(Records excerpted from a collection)
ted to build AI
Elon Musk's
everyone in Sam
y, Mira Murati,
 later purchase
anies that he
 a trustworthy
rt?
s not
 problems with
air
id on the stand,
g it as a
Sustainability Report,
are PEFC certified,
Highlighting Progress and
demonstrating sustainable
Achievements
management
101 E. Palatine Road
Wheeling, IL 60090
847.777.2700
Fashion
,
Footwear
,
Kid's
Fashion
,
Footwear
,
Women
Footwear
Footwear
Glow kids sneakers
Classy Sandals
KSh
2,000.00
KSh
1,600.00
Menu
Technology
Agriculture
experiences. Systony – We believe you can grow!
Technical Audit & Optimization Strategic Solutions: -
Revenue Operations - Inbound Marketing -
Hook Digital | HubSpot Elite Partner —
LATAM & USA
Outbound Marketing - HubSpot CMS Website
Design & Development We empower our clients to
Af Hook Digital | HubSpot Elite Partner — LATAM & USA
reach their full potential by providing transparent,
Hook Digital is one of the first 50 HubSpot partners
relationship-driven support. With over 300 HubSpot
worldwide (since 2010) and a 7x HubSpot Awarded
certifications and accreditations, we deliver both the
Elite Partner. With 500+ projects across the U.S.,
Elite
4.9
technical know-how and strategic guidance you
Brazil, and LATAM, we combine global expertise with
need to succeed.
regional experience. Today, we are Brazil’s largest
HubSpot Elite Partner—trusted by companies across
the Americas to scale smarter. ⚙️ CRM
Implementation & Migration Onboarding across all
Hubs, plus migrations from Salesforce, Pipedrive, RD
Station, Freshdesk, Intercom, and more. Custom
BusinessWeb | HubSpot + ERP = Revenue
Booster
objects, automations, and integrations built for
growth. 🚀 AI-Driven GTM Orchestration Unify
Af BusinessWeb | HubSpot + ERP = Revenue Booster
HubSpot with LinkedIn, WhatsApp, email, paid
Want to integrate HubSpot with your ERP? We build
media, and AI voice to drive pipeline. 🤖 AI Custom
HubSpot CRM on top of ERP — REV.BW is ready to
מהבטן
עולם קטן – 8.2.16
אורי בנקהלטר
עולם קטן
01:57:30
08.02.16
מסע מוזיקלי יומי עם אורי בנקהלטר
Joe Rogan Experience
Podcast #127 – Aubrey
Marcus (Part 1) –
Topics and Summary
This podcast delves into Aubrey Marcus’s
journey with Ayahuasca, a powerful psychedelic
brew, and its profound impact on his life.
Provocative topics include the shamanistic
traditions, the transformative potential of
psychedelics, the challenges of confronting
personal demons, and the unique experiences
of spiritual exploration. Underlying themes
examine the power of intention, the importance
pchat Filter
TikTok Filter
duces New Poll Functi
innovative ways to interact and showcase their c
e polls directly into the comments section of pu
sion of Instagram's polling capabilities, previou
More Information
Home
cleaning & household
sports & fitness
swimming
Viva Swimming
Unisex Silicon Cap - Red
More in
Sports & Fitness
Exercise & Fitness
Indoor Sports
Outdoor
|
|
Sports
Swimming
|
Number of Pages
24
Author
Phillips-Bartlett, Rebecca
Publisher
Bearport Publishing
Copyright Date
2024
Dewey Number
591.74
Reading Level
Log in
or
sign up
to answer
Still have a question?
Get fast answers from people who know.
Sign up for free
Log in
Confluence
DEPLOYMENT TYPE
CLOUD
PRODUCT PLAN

[Prompt] Exactly as given, repeat every record above.

[Solution to the exercise]
ted to build AI
Elon Musk's
everyone in Sam
y, Mira Murati,
 later purchase
anies that he
 a trustworthy
rt?
s not
 problems with
air
id on the stand,
g it as a
Sustainability Report,
are PEFC certified,
Highlighting Progress and
demonstrating sustainable
Achievements
management
101 E. Palatine Road
Wheeling, IL 60090
847.777.2700
Fashion
,
Footwear
,
Kid's
Fashion
,
Footwear
,
Women
Footwear
Footwear
Glow kids sneakers
Classy Sandals
KSh
2,000.00
KSh
1,600.00
Menu
Technology
Agriculture
experiences. Systony – We believe you can grow!
Technical Audit & Optimization Strategic Solutions: -
Revenue Operations - Inbound Marketing -
Hook Digital | HubSpot Elite Partner —
LATAM & USA
Outbound Marketing - HubSpot CMS Website
Design & Development We empower our clients to
Af Hook Digital | HubSpot Elite Partner — LATAM & USA
reach their full potential by providing transparent,
Hook Digital is one of the first 50 HubSpot partners
relationship-driven support. With over 300 HubSpot
worldwide (since 2010) and a 7x HubSpot Awarded
certifications and accreditations, we deliver both the
Elite Partner. With 500+ projects across the U.S.,
Elite
4.9
technical know-how and strategic guidance you
Brazil, and LATAM, we combine global expertise with
need to succeed.
regional experience. Today, we are Brazil’s largest
HubSpot Elite Partner—trusted by companies across
the Americas to scale smarter. ⚙️ CRM
Implementation & Migration Onboarding across all
Hubs, plus migrations from Salesforce, Pipedrive, RD
Station, Freshdesk, Intercom, and more. Custom
BusinessWeb | HubSpot + ERP = Revenue
Booster
objects, automations, and integrations built for
growth. 🚀 AI-Driven GTM Orchestration Unify
Af BusinessWeb | HubSpot + ERP = Revenue Booster
HubSpot with LinkedIn, WhatsApp, email, paid
Want to integrate HubSpot with your ERP? We build
media, and AI voice to drive pipeline. 🤖 AI Custom
HubSpot CRM on top of ERP — REV.BW is ready to
מהבטן
עולם קטן – 8.2.16
אורי בנקהלטר
עולם קטן
01:57:30
08.02.16
מסע מוזיקלי יומי עם אורי בנקהלטר
Joe Rogan Experience
Podcast #127 – Aubrey
Marcus (Part 1) –
Topics and Summary
This podcast delves into Aubrey Marcus’s
journey with Ayahuasca, a powerful psychedelic
brew, and its profound impact on his life.
Provocative topics include the shamanistic
traditions, the transformative potential of
psychedelics, the challenges of confronting
personal demons, and the unique experiences
of spiritual exploration. Underlying themes
examine the power of intention, the importance
pchat Filter
TikTok Filter
duces New Poll Functi
innovative ways to interact and showcase their c
e polls directly into the comments section of pu
sion of Instagram's polling capabilities, previou
More Information
Home
cleaning & household
sports & fitness
swimming
Viva Swimming
Unisex Silicon Cap - Red
More in
Sports & Fitness
Exercise & Fitness
Indoor Sports
Outdoor
|
|
Sports
Swimming
|
Number of Pages
24
Author
Phillips-Bartlett, Rebecca
Publisher
Bearport Publishing
Copyright Date
2024
Dewey Number
591.74
Reading Level
Log in
or
sign up
to answer
Still have a question?
Get fast answers from people who know.
Sign up for free
Log in
Confluence
DEPLOYMENT TYPE
CLOUD
PRODUCT PLAN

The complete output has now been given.